Work to be completed:
In the passage about the flaring L dwarf, how many times brighter did the flare make the object?

Source passage:
=== Section Start ===

About 250 light years away there is a faint object that is on the borderline between brown dwarf and star. Only a tenth of the radius of our Sun, ULAS J224940.13-011236.9 was actually too faint for most telescopes to observe until a huge flare lit it up, turning this L dwarf, among the lowest mass objects that can still be considered a star, 10,000 times brighter than it was before. Very cool compared to the average red dwarf, L dwarfs emit radiation primarily in the infrared.

But this story also has to do with visible light, and the question of how such a small object can produce such a powerful explosion. This was a ‘white light’ flare, a type of flare that displays associated brightening in the visible light spectrum. Astronomers believe flares are driven by magnetic energy, the sudden release of which can cause charged particles to heat plasma. In this case the resulting optical, ultraviolet and X-ray radiation was copious.

James Jackman, a PhD student in physics at the University of Warwick (UK) and lead author of the paper on these observations, points to the rare nature of this flare:

“The activity of low mass stars decreases as you go to lower and lower masses and we expect the chromosphere (a region of the star which support flares) to get cooler or weaker. The fact that we’ve observed this incredibly low mass star, where the chromosphere should be almost at its weakest, but we have a white-light flare occurring, shows that strong magnetic activity can still persist down to this level.”

=== Section End ===

Material shown:
=== Section Start ===

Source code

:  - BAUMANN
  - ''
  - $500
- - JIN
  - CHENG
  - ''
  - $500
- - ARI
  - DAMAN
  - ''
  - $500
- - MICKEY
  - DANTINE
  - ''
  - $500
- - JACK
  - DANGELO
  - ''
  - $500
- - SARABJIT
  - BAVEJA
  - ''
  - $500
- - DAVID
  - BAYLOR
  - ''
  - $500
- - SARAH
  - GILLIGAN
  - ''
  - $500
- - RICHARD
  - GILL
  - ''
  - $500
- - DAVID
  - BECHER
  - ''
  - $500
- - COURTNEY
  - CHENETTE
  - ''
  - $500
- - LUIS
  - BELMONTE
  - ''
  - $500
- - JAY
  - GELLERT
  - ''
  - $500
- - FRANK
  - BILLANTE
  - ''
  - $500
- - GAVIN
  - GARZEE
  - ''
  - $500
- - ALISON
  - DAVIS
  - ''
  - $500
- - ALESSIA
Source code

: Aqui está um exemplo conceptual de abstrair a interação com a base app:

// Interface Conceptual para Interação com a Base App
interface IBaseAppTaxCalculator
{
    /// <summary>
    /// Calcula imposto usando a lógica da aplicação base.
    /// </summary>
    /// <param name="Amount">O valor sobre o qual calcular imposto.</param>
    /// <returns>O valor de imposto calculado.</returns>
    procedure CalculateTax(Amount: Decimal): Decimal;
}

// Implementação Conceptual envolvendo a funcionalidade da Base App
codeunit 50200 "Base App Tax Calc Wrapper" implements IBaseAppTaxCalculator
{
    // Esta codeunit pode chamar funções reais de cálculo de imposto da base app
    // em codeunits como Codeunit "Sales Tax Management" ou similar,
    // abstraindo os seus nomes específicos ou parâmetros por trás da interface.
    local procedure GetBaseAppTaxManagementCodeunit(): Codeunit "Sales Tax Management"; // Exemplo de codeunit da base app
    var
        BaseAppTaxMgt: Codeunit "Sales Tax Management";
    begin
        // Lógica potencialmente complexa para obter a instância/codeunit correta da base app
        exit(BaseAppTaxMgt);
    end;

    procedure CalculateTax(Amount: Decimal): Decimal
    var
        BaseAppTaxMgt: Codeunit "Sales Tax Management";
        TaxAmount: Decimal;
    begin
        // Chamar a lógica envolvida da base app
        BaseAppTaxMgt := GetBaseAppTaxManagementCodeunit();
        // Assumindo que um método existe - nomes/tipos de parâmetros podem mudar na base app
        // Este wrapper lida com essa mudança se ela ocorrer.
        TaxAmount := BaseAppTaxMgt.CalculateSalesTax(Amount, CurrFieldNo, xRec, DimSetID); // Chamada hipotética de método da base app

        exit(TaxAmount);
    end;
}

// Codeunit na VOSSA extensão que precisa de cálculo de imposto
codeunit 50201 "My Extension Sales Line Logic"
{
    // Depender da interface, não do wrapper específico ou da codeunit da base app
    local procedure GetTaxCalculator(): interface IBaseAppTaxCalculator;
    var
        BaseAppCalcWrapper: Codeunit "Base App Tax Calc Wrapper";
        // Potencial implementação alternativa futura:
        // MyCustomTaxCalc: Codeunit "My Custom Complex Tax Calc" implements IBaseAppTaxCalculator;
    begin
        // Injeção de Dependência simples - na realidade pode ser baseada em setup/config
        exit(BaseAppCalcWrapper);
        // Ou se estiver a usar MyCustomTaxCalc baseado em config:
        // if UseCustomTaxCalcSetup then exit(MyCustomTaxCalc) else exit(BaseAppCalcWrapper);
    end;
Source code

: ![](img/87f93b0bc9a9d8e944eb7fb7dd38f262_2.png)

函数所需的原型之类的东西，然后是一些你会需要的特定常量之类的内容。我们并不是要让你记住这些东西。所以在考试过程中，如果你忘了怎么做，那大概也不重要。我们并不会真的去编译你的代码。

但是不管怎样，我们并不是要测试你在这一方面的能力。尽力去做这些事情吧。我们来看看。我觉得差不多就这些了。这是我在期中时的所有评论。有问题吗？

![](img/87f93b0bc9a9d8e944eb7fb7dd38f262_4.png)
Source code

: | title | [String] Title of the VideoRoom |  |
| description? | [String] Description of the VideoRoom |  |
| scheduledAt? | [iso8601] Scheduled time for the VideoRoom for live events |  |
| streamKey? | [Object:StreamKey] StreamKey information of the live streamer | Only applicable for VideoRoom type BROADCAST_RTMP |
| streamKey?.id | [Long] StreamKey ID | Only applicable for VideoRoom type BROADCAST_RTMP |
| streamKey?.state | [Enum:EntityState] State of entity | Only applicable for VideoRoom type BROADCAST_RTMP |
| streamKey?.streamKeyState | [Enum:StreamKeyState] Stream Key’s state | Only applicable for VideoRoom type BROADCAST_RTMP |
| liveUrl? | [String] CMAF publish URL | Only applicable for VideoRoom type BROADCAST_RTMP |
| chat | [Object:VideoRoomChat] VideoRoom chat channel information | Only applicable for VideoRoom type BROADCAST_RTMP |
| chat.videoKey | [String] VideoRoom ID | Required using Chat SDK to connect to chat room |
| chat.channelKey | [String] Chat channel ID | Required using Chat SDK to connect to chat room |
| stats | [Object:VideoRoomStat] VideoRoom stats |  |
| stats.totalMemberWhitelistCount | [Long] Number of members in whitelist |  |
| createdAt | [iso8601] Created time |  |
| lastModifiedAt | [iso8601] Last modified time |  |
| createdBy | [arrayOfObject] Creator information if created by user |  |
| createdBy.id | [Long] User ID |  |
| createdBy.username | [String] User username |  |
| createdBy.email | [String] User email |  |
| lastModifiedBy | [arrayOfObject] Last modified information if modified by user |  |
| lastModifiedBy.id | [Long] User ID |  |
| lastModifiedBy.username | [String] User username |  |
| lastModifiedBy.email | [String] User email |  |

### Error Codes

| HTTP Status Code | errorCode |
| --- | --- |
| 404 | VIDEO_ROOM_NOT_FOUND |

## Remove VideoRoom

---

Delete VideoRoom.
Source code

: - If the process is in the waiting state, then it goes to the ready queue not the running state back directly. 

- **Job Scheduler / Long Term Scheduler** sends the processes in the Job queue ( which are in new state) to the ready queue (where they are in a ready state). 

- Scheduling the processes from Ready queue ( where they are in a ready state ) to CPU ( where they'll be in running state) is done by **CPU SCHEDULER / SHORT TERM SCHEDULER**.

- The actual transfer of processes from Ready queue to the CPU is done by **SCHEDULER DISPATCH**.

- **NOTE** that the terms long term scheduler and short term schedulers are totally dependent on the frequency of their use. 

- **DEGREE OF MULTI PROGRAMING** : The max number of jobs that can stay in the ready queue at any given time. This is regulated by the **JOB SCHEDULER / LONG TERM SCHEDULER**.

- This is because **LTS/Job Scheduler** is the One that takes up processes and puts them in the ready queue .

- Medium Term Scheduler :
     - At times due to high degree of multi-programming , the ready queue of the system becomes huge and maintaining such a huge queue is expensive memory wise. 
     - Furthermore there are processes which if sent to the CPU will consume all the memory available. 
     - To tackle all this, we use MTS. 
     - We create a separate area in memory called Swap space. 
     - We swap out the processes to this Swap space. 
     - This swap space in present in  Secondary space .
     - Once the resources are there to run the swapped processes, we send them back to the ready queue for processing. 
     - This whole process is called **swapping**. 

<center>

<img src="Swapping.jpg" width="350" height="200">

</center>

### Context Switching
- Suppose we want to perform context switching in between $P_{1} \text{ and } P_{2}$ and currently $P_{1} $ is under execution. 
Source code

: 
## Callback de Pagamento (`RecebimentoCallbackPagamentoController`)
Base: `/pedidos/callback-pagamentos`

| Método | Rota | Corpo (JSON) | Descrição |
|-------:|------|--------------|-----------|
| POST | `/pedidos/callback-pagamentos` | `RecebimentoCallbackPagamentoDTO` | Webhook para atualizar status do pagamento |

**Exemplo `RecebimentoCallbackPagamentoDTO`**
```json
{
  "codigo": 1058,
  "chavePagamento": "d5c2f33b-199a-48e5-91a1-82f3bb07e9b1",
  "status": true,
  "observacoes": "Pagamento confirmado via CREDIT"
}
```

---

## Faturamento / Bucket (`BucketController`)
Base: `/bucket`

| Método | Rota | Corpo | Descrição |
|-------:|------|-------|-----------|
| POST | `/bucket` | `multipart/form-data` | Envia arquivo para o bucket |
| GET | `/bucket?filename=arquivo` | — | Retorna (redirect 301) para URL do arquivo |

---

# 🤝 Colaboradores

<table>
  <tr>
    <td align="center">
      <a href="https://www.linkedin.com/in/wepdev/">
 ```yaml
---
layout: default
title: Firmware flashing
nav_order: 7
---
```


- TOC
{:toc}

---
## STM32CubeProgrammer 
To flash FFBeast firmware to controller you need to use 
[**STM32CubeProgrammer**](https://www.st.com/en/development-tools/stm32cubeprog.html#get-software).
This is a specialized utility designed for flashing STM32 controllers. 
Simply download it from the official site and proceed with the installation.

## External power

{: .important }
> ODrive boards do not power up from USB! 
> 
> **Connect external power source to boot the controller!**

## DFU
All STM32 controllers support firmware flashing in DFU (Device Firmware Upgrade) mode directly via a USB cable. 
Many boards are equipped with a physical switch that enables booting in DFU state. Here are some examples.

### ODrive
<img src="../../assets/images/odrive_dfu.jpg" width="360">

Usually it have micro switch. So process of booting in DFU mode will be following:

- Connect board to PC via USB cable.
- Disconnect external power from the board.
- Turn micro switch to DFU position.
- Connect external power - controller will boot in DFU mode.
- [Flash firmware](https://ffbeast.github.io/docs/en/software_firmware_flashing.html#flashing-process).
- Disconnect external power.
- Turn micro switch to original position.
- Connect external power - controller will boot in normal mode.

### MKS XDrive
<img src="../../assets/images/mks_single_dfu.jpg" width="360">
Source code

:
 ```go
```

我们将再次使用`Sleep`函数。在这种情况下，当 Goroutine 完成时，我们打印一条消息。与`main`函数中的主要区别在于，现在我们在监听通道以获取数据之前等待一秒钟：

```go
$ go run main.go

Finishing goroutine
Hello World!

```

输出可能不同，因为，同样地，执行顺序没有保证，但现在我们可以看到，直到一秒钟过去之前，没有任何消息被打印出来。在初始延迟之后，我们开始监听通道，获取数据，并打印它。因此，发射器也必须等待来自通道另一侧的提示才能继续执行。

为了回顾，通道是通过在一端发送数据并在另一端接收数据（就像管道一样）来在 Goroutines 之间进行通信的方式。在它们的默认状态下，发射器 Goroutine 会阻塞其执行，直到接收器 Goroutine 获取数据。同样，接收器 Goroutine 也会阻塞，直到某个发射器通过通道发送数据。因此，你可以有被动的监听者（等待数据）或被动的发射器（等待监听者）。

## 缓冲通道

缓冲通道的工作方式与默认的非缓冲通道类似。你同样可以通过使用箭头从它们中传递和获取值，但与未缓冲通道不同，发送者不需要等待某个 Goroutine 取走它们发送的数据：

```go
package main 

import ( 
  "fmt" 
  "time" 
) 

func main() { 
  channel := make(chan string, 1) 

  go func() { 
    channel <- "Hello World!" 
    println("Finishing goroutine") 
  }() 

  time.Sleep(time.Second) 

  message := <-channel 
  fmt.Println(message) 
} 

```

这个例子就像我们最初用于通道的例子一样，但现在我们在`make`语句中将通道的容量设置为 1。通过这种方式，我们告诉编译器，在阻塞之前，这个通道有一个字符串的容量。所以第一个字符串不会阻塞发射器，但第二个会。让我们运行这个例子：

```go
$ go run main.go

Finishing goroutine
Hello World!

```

=== Section End ===

Exercise response:
10,000 times brighter than it was before.